**Record list:**
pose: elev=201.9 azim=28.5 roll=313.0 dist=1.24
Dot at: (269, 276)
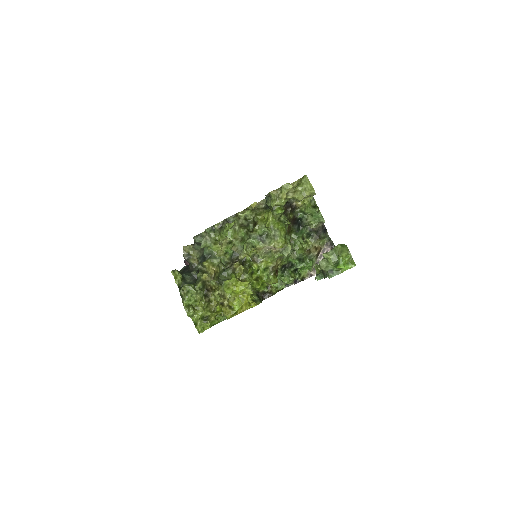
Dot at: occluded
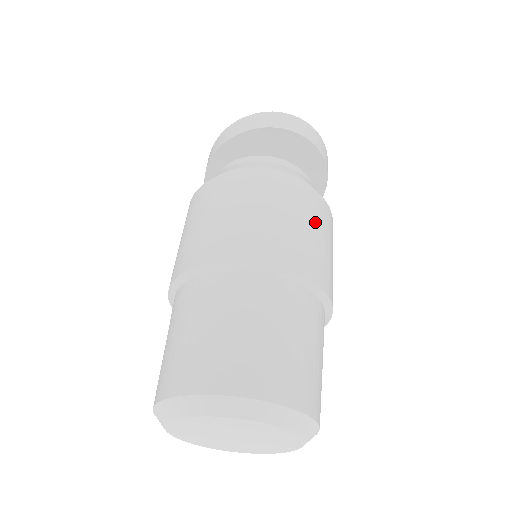
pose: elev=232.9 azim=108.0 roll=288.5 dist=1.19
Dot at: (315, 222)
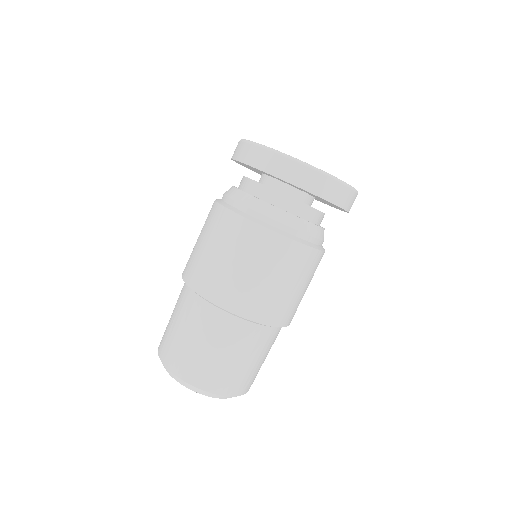
Dot at: occluded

**Set exercise:** Copy the listing above word for word, leaving out the pictures.

**Complete response:**
pose: elev=201.9 azim=28.5 roll=313.0 dist=1.24
Dot at: (269, 276)
Dot at: occluded
pose: elev=232.9 azim=108.0 roll=288.5 dist=1.19
Dot at: (315, 222)
Dot at: occluded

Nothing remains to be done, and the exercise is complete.